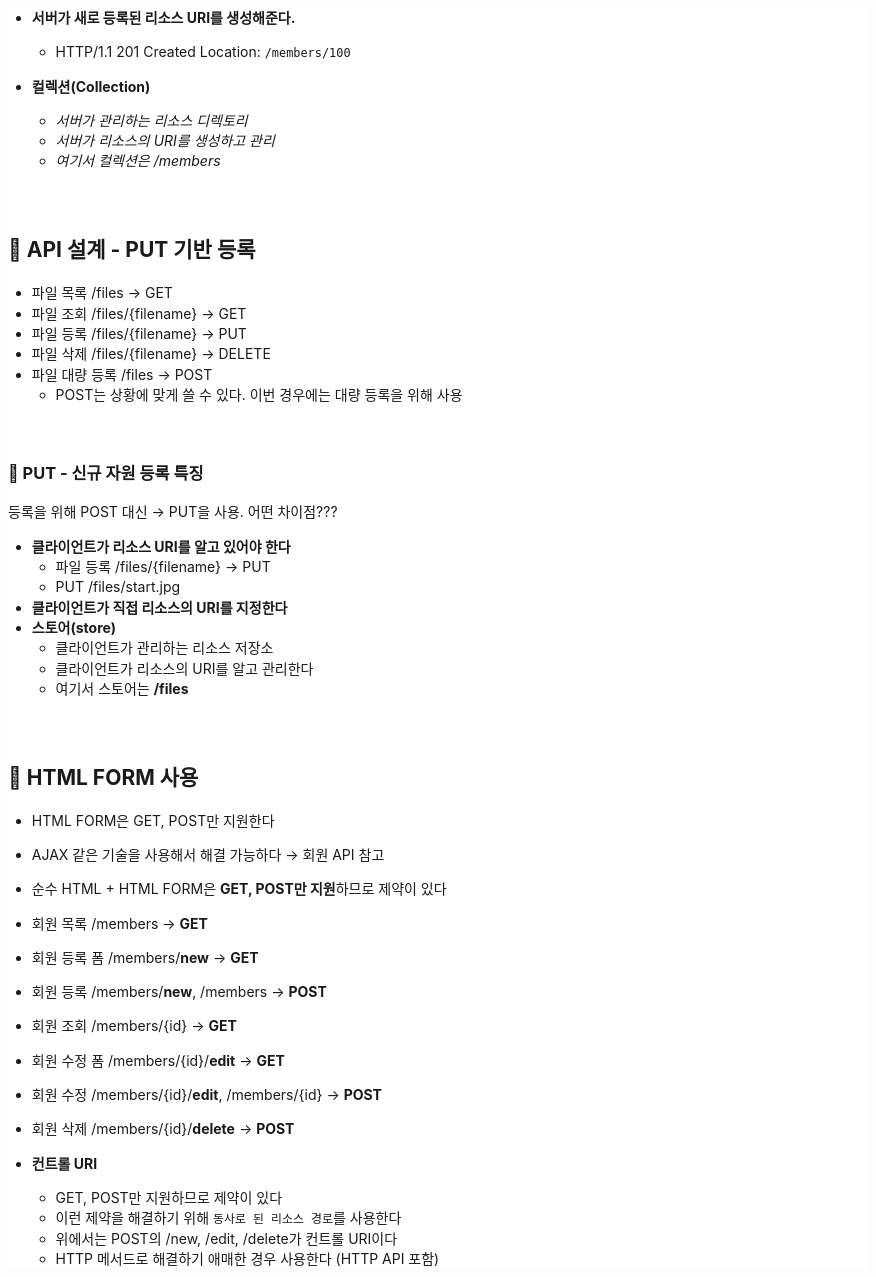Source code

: - **서버가 새로 등록된 리소스 URI를 생성해준다.**

  - HTTP/1.1 201 Created
    Location: `/members/100`

- **컬렉션(Collection)**
  - _서버가 관리하는 리소스 디렉토리_
  - _서버가 리소스의 URI를 생성하고 관리_
  - _여기서 컬렉션은 /members_

<br>

## 🔹 API 설계 - PUT 기반 등록

- 파일 목록 /files → GET
- 파일 조회 /files/{filename} → GET
- 파일 등록 /files/{filename} → PUT
- 파일 삭제 /files/{filename} → DELETE
- 파일 대량 등록 /files → POST
  - POST는 상황에 맞게 쓸 수 있다. 이번 경우에는 대량 등록을 위해 사용

<br>

### 🔸 PUT - 신규 자원 등록 특징

등록을 위해 POST 대신 → PUT을 사용. 어떤 차이점???

- **클라이언트가 리소스 URI를 알고 있어야 한다**
  - 파일 등록 /files/{filename} -> PUT
  - PUT /files/start.jpg
- **클라이언트가 직접 리소스의 URI를 지정한다**
- **스토어(store)**
  - 클라이언트가 관리하는 리소스 저장소
  - 클라이언트가 리소스의 URI를 알고 관리한다
  - 여기서 스토어는 **/files**

<br>

## 🔹 HTML FORM 사용

- HTML FORM은 GET, POST만 지원한다
- AJAX 같은 기술을 사용해서 해결 가능하다 → 회원 API 참고
- 순수 HTML + HTML FORM은 **GET, POST만 지원**하므로 제약이 있다

- 회원 목록 /members → **GET**
- 회원 등록 폼 /members/**new** → **GET**
- 회원 등록 /members/**new**, /members → **POST**
- 회원 조회 /members/{id} → **GET**
- 회원 수정 폼 /members/{id}/**edit** → **GET**
- 회원 수정 /members/{id}/**edit**, /members/{id} → **POST**
- 회원 삭제 /members/{id}/**delete** → **POST**

- **컨트롤 URI**
  - GET, POST만 지원하므로 제약이 있다
  - 이런 제약을 해결하기 위해 `동사로 된 리소스 경로`를 사용한다
  - 위에서는 POST의 /new, /edit, /delete가 컨트롤 URI이다
  - HTTP 메서드로 해결하기 애매한 경우 사용한다 (HTTP API 포함)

|---|

WHAT IS REQUIRED:
Among the entries, find each line that includes the string "HTTP" and copy it.

COMPLETED TASK:
  - HTTP/1.1 201 Created
  - HTTP 메서드로 해결하기 애매한 경우 사용한다 (HTTP API 포함)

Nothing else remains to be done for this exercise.